> _Your instructions_
Below are records; count how many of their lines contain the string "space", and give only that number.

> _Data excerpts_
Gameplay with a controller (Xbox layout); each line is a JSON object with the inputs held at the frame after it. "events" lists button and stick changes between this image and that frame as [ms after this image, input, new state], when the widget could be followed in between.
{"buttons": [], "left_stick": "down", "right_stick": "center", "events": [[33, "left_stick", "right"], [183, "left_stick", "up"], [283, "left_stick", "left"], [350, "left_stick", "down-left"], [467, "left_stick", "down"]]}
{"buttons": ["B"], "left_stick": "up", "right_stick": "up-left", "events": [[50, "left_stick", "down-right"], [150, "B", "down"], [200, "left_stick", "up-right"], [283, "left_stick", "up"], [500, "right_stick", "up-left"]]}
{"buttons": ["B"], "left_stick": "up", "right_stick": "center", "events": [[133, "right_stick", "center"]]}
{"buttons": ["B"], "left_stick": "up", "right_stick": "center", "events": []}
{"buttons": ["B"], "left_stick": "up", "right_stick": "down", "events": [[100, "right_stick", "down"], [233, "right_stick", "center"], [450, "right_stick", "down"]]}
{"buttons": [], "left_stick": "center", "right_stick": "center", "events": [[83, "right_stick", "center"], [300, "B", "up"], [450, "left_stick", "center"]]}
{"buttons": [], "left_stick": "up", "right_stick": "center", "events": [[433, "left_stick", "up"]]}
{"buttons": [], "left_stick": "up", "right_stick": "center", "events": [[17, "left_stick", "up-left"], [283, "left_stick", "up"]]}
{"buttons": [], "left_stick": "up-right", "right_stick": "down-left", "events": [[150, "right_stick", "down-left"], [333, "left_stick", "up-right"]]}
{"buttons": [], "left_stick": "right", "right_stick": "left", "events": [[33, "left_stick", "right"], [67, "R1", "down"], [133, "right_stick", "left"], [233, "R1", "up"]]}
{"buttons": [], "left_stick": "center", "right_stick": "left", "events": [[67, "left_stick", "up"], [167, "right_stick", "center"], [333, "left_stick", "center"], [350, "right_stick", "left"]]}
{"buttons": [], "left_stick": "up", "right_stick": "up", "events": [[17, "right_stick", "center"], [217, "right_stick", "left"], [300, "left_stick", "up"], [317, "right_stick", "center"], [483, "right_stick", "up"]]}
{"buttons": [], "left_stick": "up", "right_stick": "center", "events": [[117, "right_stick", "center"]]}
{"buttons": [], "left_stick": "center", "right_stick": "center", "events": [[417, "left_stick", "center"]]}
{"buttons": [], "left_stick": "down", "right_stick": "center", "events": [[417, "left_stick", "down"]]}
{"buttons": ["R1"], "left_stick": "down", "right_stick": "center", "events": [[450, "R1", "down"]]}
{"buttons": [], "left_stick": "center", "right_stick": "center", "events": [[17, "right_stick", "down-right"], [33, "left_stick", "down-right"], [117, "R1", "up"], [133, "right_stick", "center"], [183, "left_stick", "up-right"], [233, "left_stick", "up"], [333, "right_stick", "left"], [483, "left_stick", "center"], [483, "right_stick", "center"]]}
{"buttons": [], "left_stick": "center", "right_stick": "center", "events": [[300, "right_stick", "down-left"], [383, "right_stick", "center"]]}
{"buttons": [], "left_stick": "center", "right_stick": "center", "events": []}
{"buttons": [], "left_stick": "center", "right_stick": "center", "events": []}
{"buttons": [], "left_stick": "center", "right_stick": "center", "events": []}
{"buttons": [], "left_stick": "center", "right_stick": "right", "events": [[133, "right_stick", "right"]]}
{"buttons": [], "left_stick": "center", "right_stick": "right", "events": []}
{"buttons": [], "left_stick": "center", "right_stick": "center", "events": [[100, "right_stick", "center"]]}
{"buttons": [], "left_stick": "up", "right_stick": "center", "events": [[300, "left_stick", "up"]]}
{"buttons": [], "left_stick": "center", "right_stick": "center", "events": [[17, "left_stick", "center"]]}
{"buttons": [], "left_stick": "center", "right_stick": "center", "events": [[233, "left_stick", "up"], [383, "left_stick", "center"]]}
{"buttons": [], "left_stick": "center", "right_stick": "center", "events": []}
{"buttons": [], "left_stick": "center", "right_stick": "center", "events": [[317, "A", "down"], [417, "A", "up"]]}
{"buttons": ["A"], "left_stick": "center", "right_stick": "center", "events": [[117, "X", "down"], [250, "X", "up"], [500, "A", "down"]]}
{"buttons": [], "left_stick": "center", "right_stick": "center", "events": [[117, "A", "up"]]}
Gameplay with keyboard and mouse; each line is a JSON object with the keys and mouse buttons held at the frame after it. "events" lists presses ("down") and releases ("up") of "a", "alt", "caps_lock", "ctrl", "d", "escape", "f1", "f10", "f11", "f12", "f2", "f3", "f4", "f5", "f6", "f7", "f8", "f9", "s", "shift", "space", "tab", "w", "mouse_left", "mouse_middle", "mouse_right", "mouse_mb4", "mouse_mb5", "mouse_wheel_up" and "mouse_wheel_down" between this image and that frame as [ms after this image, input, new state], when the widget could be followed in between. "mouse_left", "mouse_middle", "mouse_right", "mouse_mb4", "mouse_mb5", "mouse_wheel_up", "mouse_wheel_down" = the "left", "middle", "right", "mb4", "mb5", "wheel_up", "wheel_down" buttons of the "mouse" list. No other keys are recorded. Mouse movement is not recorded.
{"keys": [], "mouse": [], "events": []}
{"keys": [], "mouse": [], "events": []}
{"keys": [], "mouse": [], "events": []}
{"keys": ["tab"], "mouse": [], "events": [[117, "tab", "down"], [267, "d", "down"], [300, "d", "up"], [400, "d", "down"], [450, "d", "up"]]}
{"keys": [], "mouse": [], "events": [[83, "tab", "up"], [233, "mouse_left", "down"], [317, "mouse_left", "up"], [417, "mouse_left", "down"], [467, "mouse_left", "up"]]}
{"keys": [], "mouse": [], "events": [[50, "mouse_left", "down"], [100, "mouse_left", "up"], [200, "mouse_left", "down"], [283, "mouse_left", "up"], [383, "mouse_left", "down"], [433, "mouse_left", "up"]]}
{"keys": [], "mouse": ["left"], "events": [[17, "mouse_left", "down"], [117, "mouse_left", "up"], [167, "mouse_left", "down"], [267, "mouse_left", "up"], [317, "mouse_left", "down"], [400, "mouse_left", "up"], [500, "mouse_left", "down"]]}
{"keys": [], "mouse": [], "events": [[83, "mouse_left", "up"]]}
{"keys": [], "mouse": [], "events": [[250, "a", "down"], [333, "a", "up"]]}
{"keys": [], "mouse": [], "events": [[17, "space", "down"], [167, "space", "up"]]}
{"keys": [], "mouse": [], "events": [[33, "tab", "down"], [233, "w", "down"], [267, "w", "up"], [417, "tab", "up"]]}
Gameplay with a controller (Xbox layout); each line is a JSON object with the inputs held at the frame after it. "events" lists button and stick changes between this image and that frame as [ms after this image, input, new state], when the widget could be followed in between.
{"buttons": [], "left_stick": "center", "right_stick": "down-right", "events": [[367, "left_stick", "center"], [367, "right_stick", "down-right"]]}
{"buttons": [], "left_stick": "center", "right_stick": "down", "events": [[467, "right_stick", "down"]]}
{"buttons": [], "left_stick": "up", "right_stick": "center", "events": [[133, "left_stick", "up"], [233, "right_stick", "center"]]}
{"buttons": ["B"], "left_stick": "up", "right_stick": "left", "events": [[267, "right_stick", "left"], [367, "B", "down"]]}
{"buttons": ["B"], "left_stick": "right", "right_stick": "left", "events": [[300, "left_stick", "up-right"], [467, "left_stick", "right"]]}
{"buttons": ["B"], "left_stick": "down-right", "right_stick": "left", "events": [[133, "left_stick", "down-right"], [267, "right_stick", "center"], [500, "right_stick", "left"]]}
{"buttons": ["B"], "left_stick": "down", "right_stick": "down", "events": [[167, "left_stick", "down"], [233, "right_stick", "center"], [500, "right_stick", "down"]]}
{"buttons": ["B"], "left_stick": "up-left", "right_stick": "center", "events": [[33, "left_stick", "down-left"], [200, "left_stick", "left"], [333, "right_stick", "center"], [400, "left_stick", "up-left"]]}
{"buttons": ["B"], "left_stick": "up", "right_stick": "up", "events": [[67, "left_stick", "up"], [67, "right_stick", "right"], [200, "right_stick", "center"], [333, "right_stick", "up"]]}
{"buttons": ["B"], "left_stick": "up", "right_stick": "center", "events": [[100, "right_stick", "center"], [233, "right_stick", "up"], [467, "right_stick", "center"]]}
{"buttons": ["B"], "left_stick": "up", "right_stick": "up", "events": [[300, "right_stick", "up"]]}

> _Response below_
2